Author: James D. Chlovechok, M.D.
Cambridge Publishing
ISBN 0-9760820-0-4

The following review was contributed by: SHELDON (SHELLY) WAXMAN & click to view Shelly's reviews.
You would think that with the title page, the author’s sports medical background, the cover showing pills, and the plugs on the cover and back that this would be a novel about the use of performance enhancing drugs in sports. Wrong.
It is not until page 210 before you get to what you were made to believe the book was about. Up until then all you get is a complicated, disconnected and confusing story line with way too many subplots. There are too many characters doing too many things. It is difficult reading.
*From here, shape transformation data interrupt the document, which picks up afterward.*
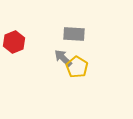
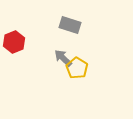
gray rectangle: moved 4 px left, 9 px up; rotated 15 degrees clockwise
yellow pentagon: moved 1 px down
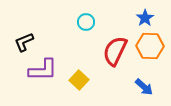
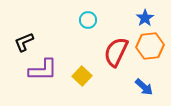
cyan circle: moved 2 px right, 2 px up
orange hexagon: rotated 8 degrees counterclockwise
red semicircle: moved 1 px right, 1 px down
yellow square: moved 3 px right, 4 px up
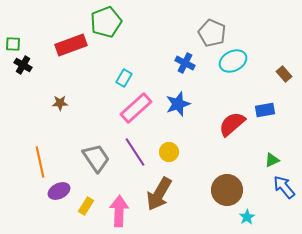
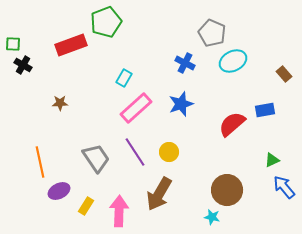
blue star: moved 3 px right
cyan star: moved 35 px left; rotated 28 degrees counterclockwise
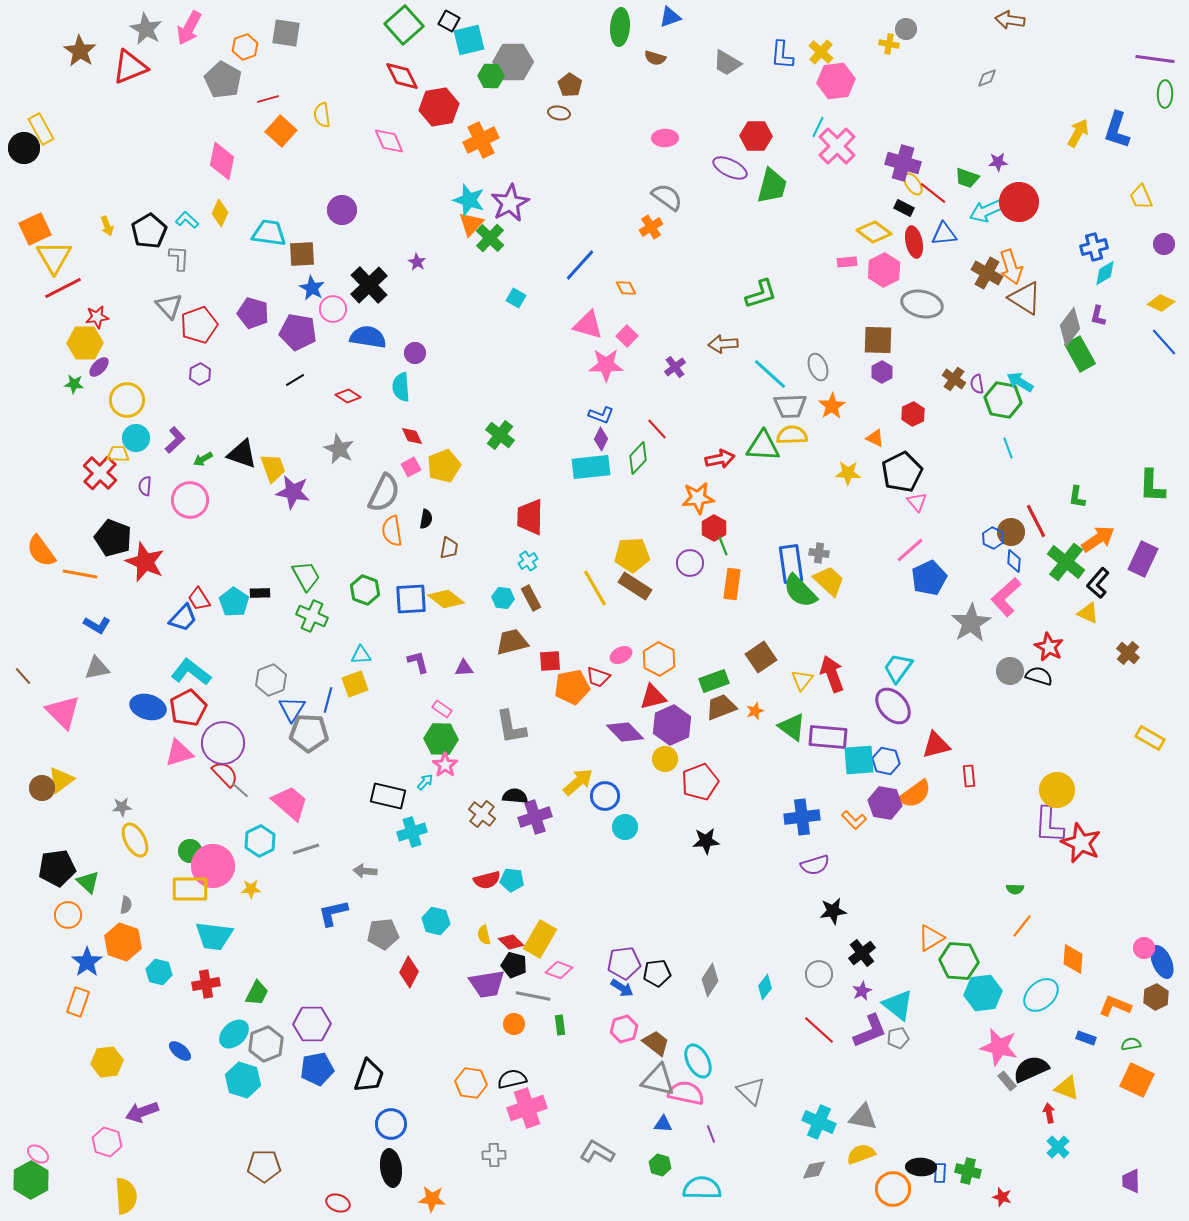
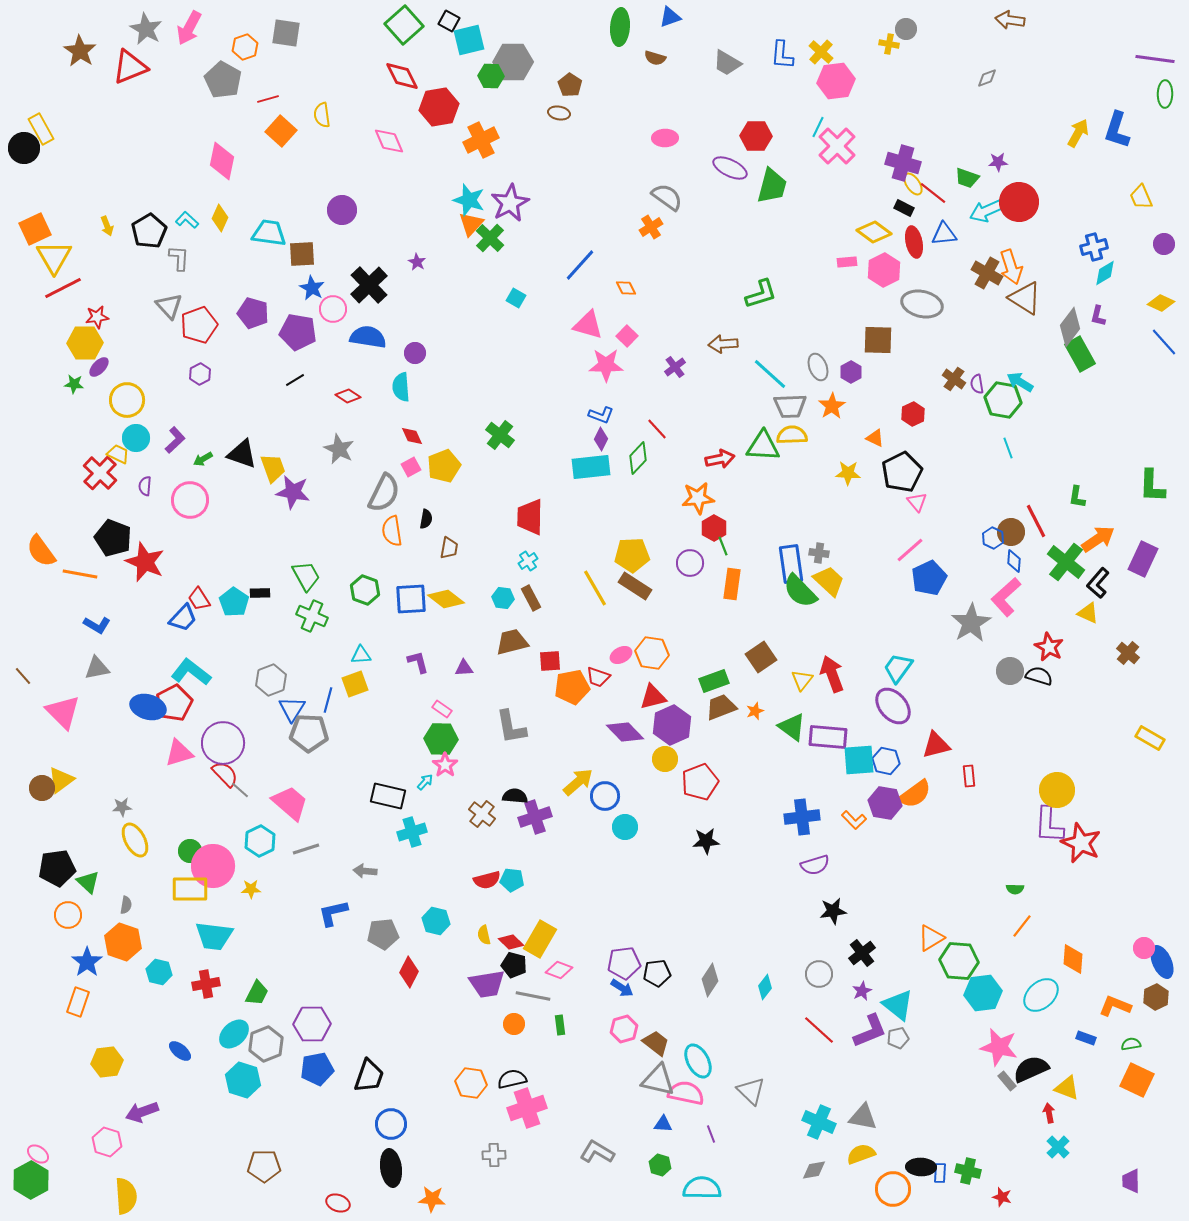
yellow diamond at (220, 213): moved 5 px down
purple hexagon at (882, 372): moved 31 px left
yellow trapezoid at (118, 454): rotated 25 degrees clockwise
orange hexagon at (659, 659): moved 7 px left, 6 px up; rotated 20 degrees counterclockwise
red pentagon at (188, 708): moved 14 px left, 5 px up
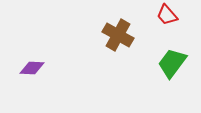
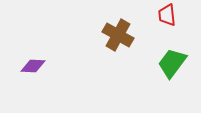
red trapezoid: rotated 35 degrees clockwise
purple diamond: moved 1 px right, 2 px up
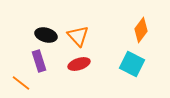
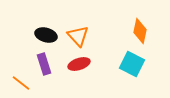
orange diamond: moved 1 px left, 1 px down; rotated 25 degrees counterclockwise
purple rectangle: moved 5 px right, 3 px down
The book starts out with the arrest and jailing of a professional football player who went berserk and badly beat up a policeman. He had been taking a secret undetectable performance-enhancing drug. The drug is called—you guessed it, didn’t you—“game face.” The many murders that follow are about an internecine war among many characters in attempts to continue keeping the drug a secret.
But at page 215 we learn that the drug is a fake and it is all a big fraud—one that impelled the gang’s warfare because they were making so much money selling it. Dilemma.
If it’s a fake, it can’t be used as the cause of the football player’s bad behavior.
Dilemma solved. They blame it on alcohol and the football player is released to a rehab program and let go to play ball. That’s it in a nutshell.
The story is long and boring. Sometimes a book is not what it appears to be. This is such a book.